━━ Given information

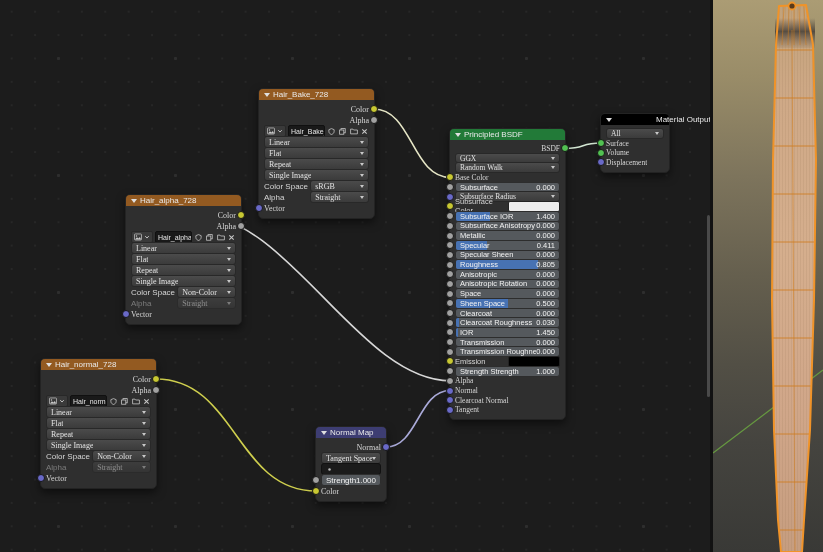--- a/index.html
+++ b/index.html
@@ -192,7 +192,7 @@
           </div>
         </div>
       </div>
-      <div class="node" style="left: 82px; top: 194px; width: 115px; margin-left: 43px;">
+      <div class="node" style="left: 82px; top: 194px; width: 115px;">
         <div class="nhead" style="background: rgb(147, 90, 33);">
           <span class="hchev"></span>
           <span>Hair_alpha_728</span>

━━━━

■ **Assigned task**: Your copy of the data should match it exactly, apart from the images, which are omitted.

■ **Solution to the exercise**:
--- a/index.html
+++ b/index.html
@@ -192,7 +192,7 @@
           </div>
         </div>
       </div>
-      <div class="node" style="left: 82px; top: 194px; width: 115px; margin-left: 43px;">
+      <div class="node" style="left: 82px; top: 194px; width: 115px;">
         <div class="nhead" style="background: rgb(147, 90, 33);">
           <span class="hchev"></span>
           <span>Hair_alpha_728</span>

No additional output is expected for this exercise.